Juan Manuel de Prada evoca su descubrimiento del placer del miedo de la mano de Poe, cuyas Narraciones extraordinarias son lectura obligada para los devotos, inquiere las razones por las que el terror, que en la vida real provoca espanto, nos atrae si proviene de situaciones imaginadas —tanto más cuanto mejor descritas— y diferencia esa voluptuosidad asociada a la ficción del gusto malsano por lo escabroso cuando se trata de horrores verdaderos. En su repaso a la trayectoria del género, Luis Alberto de Cuenca se acoge a la autoridad de Lovecraft —doble referente como estudioso y como urdidor de fantasías memorables— para situar los orígenes en la segunda mitad del XVIII, por obra de autores como Walpole, Radcliffe o Lewis, aunque puedan invocarse precedentes tanto en la Antigüedad como en los siglos anteriores a la aparición de la narrativa gótica. De entonces acá, decenas de escritores de primerísima línea han provocado el escalofrío combinando el vuelo de la imaginación y la maestría narrativa.

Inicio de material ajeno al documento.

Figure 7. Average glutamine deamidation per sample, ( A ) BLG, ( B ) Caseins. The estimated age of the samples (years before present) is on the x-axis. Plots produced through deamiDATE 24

Pero no hablamos solo de clásicos ni se trata de una tradición que remita exclusivamente al pasado o a los nombres prestigiosos. En relación con el aquí y ahora, Luis Manuel Ruiz radiografía a una generación de nuevos narradores españoles que comparten influencias y un modo desprejuiciado de recrear esa tradición, a partir de fuentes literarias o audiovisuales. Y Héctor Márquez recorre la huella del terror en el cómic, que ha difundido el imaginario del género, adaptado muchos de los personajes creados por los novelistas y alumbrado nuevas criaturas, nacidas en revistas especializadas que llegaron a tener una difusión muy amplia. Consultados por el autor, los expertos en la materia hablan de la edad de oro del pulp norteamericano, de los problemas derivados de la censura, del revival de los setenta, de la aportación del manga o de un presente que sigue ofreciendo historietas de calidad.
Sucesos más o menos reales han inspirado a los creadores de pesadillas, y entre las figuras históricas pocas hay más perturbadoras que la aristócrata húngara Erzsébet Báthory, llamada la condesa sangrienta, un personaje tan espantoso como fascinante que ya interesó a Alejandra Pizarnik y es abordado en estas páginas por Alfredo Taján. De otra clase de terror, el psicológico, nos habla Clara Sánchez, “un miedo vago, inconcreto, que avisa de que algo no va bien, de que existe una amenaza en el aire”. Hitchcock es el maestro absoluto en este terreno, el suspense, pero la narradora se refiere también a la famosa institutriz de Henry James o a los miedos personales —por ejemplo al fracaso— que ella misma ha conjurado en su literatura.